Try it ::
Write out verbatim the lines below, starting with the line that contains "Nástenný Regál Simple 3" and continuing through the final line, both ends included.

[[ Input for this task, beginning ]]

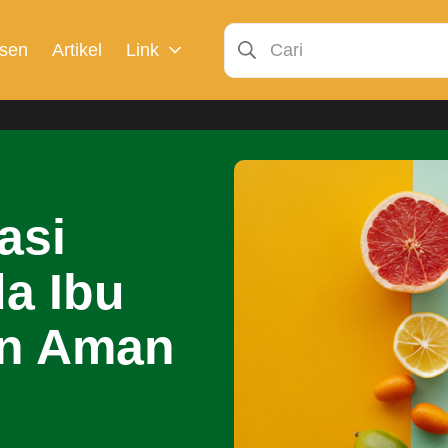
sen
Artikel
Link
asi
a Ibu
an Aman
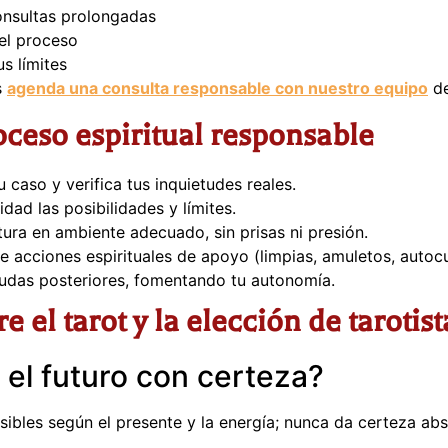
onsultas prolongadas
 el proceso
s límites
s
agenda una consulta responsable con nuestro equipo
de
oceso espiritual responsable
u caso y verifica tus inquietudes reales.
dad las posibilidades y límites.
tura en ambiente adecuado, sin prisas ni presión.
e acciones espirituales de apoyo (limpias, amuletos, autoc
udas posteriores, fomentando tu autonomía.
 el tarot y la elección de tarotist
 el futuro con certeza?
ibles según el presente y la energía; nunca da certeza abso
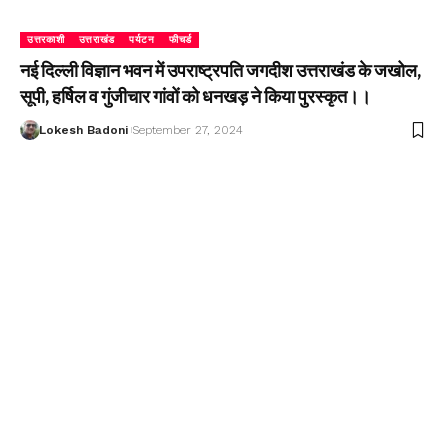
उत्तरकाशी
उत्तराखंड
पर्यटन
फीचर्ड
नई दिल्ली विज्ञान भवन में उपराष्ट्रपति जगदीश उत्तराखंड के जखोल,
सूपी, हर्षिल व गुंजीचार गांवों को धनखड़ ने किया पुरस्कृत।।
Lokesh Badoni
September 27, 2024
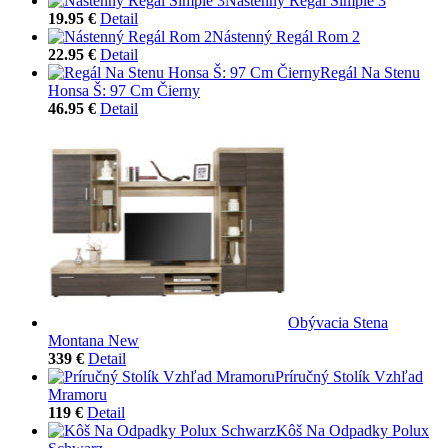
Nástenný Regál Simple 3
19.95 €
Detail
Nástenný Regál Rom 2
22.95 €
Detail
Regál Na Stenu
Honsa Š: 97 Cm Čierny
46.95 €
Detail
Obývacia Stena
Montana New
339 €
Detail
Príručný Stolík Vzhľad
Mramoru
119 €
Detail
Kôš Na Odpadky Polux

[[ Input for this task, end ]]

Exercise response ::
Nástenný Regál Simple 3
19.95 €
Detail
Nástenný Regál Rom 2
22.95 €
Detail
Regál Na Stenu
Honsa Š: 97 Cm Čierny
46.95 €
Detail
Obývacia Stena
Montana New
339 €
Detail
Príručný Stolík Vzhľad
Mramoru
119 €
Detail
Kôš Na Odpadky Polux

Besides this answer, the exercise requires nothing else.